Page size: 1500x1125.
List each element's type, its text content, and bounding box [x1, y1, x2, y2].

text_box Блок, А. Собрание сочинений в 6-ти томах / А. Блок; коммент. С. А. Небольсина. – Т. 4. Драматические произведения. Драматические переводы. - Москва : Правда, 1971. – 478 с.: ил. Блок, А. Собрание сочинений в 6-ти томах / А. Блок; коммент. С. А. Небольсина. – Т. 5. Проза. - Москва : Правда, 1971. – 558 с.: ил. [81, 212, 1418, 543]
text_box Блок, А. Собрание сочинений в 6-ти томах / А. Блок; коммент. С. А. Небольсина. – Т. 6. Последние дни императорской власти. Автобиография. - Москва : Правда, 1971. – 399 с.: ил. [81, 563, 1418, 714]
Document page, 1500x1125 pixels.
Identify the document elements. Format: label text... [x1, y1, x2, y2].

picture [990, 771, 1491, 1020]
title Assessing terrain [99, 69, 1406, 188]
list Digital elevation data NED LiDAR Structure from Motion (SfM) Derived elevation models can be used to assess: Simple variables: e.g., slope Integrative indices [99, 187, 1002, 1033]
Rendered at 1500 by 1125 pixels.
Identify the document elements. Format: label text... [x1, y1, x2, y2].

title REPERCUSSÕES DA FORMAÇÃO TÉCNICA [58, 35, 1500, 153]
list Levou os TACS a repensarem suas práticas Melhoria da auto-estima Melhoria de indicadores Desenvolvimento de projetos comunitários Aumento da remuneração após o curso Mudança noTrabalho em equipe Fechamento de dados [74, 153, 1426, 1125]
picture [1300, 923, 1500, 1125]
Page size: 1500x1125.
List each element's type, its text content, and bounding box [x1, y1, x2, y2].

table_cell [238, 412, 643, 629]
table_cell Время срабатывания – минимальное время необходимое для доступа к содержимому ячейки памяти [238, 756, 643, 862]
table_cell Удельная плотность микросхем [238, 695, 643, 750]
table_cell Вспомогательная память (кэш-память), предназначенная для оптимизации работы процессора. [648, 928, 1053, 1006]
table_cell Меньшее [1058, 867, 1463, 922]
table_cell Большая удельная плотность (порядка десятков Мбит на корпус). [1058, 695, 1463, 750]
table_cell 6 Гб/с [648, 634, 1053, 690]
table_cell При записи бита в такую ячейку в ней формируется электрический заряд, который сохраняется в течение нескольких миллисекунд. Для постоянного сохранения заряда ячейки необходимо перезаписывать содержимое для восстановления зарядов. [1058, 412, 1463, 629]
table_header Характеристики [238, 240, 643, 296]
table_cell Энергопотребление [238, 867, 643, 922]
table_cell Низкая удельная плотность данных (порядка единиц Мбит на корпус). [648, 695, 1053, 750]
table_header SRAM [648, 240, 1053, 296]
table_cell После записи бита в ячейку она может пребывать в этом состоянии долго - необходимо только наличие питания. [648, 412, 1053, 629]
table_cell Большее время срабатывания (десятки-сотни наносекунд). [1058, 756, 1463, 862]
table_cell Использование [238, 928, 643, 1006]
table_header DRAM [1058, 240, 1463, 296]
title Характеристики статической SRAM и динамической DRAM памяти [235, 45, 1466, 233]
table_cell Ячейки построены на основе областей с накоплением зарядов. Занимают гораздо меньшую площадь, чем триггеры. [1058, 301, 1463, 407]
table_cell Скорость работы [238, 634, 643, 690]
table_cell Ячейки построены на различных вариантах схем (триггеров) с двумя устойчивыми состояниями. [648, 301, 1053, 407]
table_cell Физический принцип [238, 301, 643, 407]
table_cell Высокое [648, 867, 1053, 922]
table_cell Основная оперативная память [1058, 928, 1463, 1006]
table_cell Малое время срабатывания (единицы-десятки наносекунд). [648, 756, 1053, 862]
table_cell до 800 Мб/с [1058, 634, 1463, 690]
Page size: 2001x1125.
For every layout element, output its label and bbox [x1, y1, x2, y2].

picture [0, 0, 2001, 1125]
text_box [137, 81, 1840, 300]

- - - -

> EXERCISE DETAILS
The records above should all be quoted exactly, please.

> ANSWER SPACE
Page size: 1500x1125.
List each element's type, its text content, and bounding box [x1, y1, x2, y2].

text_box Блок, А. Собрание сочинений в 6-ти томах / А. Блок; коммент. С. А. Небольсина. – Т. 4. Драматические произведения. Драматические переводы. - Москва : Правда, 1971. – 478 с.: ил. Блок, А. Собрание сочинений в 6-ти томах / А. Блок; коммент. С. А. Небольсина. – Т. 5. Проза. - Москва : Правда, 1971. – 558 с.: ил. [81, 212, 1418, 543]
text_box Блок, А. Собрание сочинений в 6-ти томах / А. Блок; коммент. С. А. Небольсина. – Т. 6. Последние дни императорской власти. Автобиография. - Москва : Правда, 1971. – 399 с.: ил. [81, 563, 1418, 714]
Document page, 1500x1125 pixels.
Identify the document elements. Format: label text... [x1, y1, x2, y2].

picture [990, 771, 1491, 1020]
title Assessing terrain [99, 69, 1406, 188]
list Digital elevation data NED LiDAR Structure from Motion (SfM) Derived elevation models can be used to assess: Simple variables: e.g., slope Integrative indices [99, 187, 1002, 1033]
Rendered at 1500 by 1125 pixels.
Identify the document elements. Format: label text... [x1, y1, x2, y2].

title REPERCUSSÕES DA FORMAÇÃO TÉCNICA [58, 35, 1500, 153]
list Levou os TACS a repensarem suas práticas Melhoria da auto-estima Melhoria de indicadores Desenvolvimento de projetos comunitários Aumento da remuneração após o curso Mudança noTrabalho em equipe Fechamento de dados [74, 153, 1426, 1125]
picture [1300, 923, 1500, 1125]
Page size: 1500x1125.
List each element's type, its text content, and bounding box [x1, y1, x2, y2].

table_cell [238, 412, 643, 629]
table_cell Время срабатывания – минимальное время необходимое для доступа к содержимому ячейки памяти [238, 756, 643, 862]
table_cell Удельная плотность микросхем [238, 695, 643, 750]
table_cell Вспомогательная память (кэш-память), предназначенная для оптимизации работы процессора. [648, 928, 1053, 1006]
table_cell Меньшее [1058, 867, 1463, 922]
table_cell Большая удельная плотность (порядка десятков Мбит на корпус). [1058, 695, 1463, 750]
table_cell 6 Гб/с [648, 634, 1053, 690]
table_cell При записи бита в такую ячейку в ней формируется электрический заряд, который сохраняется в течение нескольких миллисекунд. Для постоянного сохранения заряда ячейки необходимо перезаписывать содержимое для восстановления зарядов. [1058, 412, 1463, 629]
table_header Характеристики [238, 240, 643, 296]
table_cell Энергопотребление [238, 867, 643, 922]
table_cell Низкая удельная плотность данных (порядка единиц Мбит на корпус). [648, 695, 1053, 750]
table_header SRAM [648, 240, 1053, 296]
table_cell После записи бита в ячейку она может пребывать в этом состоянии долго - необходимо только наличие питания. [648, 412, 1053, 629]
table_cell Большее время срабатывания (десятки-сотни наносекунд). [1058, 756, 1463, 862]
table_cell Использование [238, 928, 643, 1006]
table_header DRAM [1058, 240, 1463, 296]
title Характеристики статической SRAM и динамической DRAM памяти [235, 45, 1466, 233]
table_cell Ячейки построены на основе областей с накоплением зарядов. Занимают гораздо меньшую площадь, чем триггеры. [1058, 301, 1463, 407]
table_cell Скорость работы [238, 634, 643, 690]
table_cell Ячейки построены на различных вариантах схем (триггеров) с двумя устойчивыми состояниями. [648, 301, 1053, 407]
table_cell Физический принцип [238, 301, 643, 407]
table_cell Высокое [648, 867, 1053, 922]
table_cell Основная оперативная память [1058, 928, 1463, 1006]
table_cell Малое время срабатывания (единицы-десятки наносекунд). [648, 756, 1053, 862]
table_cell до 800 Мб/с [1058, 634, 1463, 690]
Page size: 2001x1125.
For every layout element, output its label and bbox [x1, y1, x2, y2].

picture [0, 0, 2001, 1125]
text_box [137, 81, 1840, 300]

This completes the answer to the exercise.